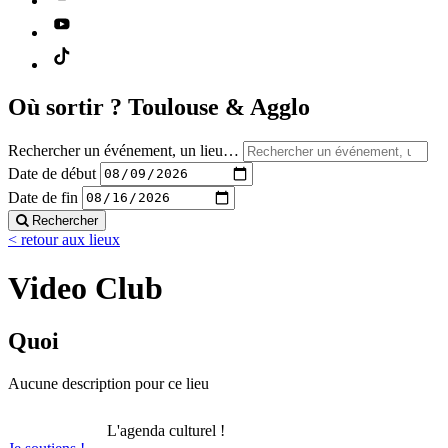
Où sortir ?
Toulouse & Agglo
Rechercher un événement, un lieu…
Date de début
Date de fin
Rechercher
< retour aux lieux
Video Club
Quoi
Aucune description pour ce lieu
L'agenda culturel !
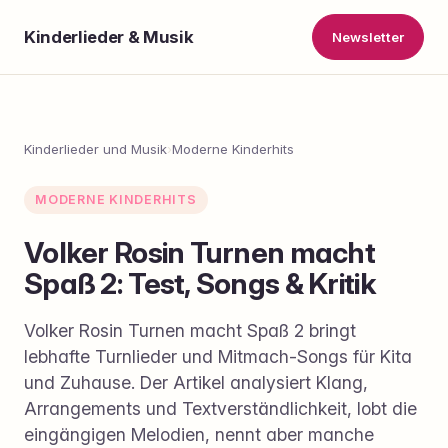
Kinderlieder & Musik
Newsletter
Kinderlieder und Musik
›
Moderne Kinderhits
MODERNE KINDERHITS
Volker Rosin Turnen macht
Spaß 2: Test, Songs & Kritik
Volker Rosin Turnen macht Spaß 2 bringt
lebhafte Turnlieder und Mitmach-Songs für Kita
und Zuhause. Der Artikel analysiert Klang,
Arrangements und Textverständlichkeit, lobt die
eingängigen Melodien, nennt aber manche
:::::
▶ [Task requirements]
Copy out the text of the records above, swapping "Video Club" for "Ciné Club" and keeping every other line unchanged. Leave out the pictures.

▶ [Output]
Où sortir ?
Toulouse & Agglo
Rechercher un événement, un lieu…
Date de début
Date de fin
Rechercher
< retour aux lieux
Ciné Club
Quoi
Aucune description pour ce lieu
L'agenda culturel !
Kinderlieder & Musik
Newsletter
Kinderlieder und Musik
›
Moderne Kinderhits
MODERNE KINDERHITS
Volker Rosin Turnen macht
Spaß 2: Test, Songs & Kritik
Volker Rosin Turnen macht Spaß 2 bringt
lebhafte Turnlieder und Mitmach-Songs für Kita
und Zuhause. Der Artikel analysiert Klang,
Arrangements und Textverständlichkeit, lobt die
eingängigen Melodien, nennt aber manche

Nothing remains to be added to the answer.